An RL setup typically consists of:
an environment, which defines the state space, action space, and transition dynamics,
an agent, which selects actions based on its current policy,
and a reward function, which provides feedback on the desirability of each action outcome.
Through repeated interaction, the agent refines its policy to maximize cumulative reward.
Overview
The Reinforcement Learning (RL) integration is provided through a ROS 2 node that manages both a Gym environment and a corresponding RL model.
The Gym environment is implemented via the CXRLGym class. It sets up the environment, training routines, and execution workflows using ROS interfaces, allowing seamless information exchange with the ROS2 CLIPS-Executive framework via ROS.

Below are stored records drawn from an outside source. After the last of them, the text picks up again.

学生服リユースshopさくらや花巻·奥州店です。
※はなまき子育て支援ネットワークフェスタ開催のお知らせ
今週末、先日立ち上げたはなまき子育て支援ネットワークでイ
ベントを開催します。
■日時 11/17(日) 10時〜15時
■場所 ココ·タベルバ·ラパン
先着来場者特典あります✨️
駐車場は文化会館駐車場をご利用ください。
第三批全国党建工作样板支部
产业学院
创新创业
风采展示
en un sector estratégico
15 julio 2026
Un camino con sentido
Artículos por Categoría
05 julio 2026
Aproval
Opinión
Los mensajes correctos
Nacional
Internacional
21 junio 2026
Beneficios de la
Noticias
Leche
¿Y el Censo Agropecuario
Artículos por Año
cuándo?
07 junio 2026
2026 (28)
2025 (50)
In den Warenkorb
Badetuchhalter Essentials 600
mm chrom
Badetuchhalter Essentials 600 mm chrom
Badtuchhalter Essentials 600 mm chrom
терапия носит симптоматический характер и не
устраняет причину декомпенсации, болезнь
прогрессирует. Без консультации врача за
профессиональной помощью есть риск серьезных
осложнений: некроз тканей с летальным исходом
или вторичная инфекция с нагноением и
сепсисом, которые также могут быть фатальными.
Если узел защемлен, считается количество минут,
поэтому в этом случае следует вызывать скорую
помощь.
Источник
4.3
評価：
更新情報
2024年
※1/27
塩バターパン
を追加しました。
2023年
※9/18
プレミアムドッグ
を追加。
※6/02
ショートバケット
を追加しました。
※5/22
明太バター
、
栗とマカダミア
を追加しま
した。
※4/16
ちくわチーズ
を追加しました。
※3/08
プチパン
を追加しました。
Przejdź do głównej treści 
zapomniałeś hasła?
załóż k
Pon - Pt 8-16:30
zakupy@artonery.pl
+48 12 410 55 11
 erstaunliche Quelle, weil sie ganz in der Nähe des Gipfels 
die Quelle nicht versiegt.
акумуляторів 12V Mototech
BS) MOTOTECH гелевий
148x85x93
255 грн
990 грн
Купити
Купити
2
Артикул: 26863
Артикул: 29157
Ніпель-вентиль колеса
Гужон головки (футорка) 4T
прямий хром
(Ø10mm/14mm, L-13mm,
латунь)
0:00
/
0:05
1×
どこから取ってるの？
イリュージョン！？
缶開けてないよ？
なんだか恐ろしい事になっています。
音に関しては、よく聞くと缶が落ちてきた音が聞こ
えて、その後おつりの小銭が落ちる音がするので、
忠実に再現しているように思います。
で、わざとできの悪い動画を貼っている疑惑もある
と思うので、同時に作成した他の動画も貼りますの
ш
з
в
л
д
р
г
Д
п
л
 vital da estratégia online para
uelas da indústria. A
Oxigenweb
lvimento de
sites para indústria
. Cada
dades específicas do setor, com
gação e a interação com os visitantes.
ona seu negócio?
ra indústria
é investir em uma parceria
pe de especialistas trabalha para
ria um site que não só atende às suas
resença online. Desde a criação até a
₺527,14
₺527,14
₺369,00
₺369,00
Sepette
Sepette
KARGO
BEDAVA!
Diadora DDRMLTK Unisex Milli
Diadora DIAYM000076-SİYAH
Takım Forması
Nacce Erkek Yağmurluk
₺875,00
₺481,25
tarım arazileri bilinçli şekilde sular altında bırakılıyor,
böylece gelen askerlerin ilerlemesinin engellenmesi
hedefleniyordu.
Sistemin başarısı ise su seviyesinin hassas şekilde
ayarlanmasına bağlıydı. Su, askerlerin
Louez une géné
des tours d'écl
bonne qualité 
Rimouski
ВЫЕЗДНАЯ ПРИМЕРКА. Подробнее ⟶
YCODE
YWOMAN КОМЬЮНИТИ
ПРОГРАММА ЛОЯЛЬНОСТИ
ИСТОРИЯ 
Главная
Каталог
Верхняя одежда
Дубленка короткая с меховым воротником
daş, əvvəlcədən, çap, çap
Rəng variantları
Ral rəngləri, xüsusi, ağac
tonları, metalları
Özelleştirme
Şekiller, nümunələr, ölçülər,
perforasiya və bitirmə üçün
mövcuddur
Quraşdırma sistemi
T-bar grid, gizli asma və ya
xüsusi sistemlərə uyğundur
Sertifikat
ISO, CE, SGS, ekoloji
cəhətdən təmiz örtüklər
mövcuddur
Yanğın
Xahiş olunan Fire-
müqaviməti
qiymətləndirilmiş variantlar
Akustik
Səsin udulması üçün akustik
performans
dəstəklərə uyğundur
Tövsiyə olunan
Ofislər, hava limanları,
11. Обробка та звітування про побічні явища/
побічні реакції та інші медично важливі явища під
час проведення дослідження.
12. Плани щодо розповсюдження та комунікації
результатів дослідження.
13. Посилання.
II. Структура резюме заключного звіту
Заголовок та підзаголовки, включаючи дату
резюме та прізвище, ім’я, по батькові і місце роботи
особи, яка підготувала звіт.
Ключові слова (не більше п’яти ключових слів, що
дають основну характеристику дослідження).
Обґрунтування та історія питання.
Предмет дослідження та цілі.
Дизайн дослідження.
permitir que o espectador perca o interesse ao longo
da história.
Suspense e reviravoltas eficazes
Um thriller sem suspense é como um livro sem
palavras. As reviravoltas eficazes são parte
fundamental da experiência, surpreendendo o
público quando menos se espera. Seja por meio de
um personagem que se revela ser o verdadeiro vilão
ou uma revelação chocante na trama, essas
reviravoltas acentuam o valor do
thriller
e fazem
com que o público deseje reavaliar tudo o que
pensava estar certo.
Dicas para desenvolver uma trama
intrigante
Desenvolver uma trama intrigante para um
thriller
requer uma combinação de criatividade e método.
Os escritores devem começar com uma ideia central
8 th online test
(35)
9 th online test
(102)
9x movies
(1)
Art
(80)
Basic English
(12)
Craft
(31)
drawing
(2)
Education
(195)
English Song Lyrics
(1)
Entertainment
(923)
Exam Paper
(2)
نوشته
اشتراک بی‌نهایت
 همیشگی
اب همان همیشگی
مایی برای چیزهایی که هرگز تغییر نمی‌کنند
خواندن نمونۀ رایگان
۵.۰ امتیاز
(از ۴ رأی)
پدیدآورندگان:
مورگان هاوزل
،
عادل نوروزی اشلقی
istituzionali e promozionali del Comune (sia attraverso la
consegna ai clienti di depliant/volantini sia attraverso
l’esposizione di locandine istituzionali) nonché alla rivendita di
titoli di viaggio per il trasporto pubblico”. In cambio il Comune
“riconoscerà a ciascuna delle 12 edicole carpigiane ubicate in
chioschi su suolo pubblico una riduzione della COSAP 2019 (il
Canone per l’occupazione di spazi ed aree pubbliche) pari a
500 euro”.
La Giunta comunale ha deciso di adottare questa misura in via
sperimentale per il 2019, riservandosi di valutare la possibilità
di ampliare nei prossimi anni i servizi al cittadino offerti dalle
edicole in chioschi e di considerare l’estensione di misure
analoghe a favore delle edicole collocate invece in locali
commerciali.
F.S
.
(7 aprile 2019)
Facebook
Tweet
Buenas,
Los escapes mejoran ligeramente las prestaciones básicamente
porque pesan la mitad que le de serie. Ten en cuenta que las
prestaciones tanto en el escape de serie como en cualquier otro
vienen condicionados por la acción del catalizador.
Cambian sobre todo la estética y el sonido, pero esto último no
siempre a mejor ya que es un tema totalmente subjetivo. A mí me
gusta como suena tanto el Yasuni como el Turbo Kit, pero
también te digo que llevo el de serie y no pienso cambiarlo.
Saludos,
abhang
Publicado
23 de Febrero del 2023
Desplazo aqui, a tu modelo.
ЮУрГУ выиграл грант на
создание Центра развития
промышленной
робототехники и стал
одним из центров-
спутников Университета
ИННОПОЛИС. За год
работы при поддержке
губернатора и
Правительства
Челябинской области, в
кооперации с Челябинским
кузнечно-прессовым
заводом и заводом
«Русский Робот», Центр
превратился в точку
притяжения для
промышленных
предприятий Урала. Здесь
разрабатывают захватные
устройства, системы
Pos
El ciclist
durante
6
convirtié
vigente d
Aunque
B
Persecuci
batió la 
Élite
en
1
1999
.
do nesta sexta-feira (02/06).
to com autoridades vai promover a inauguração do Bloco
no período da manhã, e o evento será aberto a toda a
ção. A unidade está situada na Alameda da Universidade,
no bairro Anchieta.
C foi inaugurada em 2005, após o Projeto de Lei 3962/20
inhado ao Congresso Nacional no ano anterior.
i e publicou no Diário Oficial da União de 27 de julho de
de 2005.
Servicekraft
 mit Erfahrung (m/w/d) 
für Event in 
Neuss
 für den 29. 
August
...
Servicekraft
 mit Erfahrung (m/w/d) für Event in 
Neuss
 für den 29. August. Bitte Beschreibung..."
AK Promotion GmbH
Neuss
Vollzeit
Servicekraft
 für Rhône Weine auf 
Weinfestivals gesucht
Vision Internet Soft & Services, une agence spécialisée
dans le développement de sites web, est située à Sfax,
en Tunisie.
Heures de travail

The RL model, MultiRobotMaskablePPO, implements a multi-robot Maskable Proximal Policy Optimization (MPPO) algorithm. This model supports environments with multiple robots acting asynchronously and allows for masking of unavailable actions, improving training efficiency in complex robotic tasks.
A node skeleton, CXRLBaseNode, is provided to simplify node development. It implements a ROS 2 lifecycle node with optional bond capabilities, and manages both the Gym environment (CXRLGym) and the RL model.
CXRLBaseNode can be extended to easily integrate other RL models, allowing developers to reuse the lifecycle and environment management infrastructure without re-implementing boilerplate code.
The cx_rl_mppo_node is a ready-to-use node that extends CXRLBaseNode and comes preconfigured to use the CXRLGym environment and the MultiRobotMaskablePPO model.
To reduce manual ROS overhead, the cx_rl_clips package provides a CLIPS-based interface for interacting with the PDDL Manager node. This allows users to interact with the CXRLGym manager by asserting and monitoring CLIPS facts, without requiring direct ROS communication (e.g., publishing messages or waiting for service feedback).
This architecture enables users to:
Train RL agents within ROS 2 environments.
Combine symbolic reasoning and learning-based control by integrating CLIPS with the Gym-based RL node.
Easily extend to other RL models by leveraging the CXRLBaseNode skeleton.
Evaluate trained models directly on real or simulated robots, with minimal boilerplate.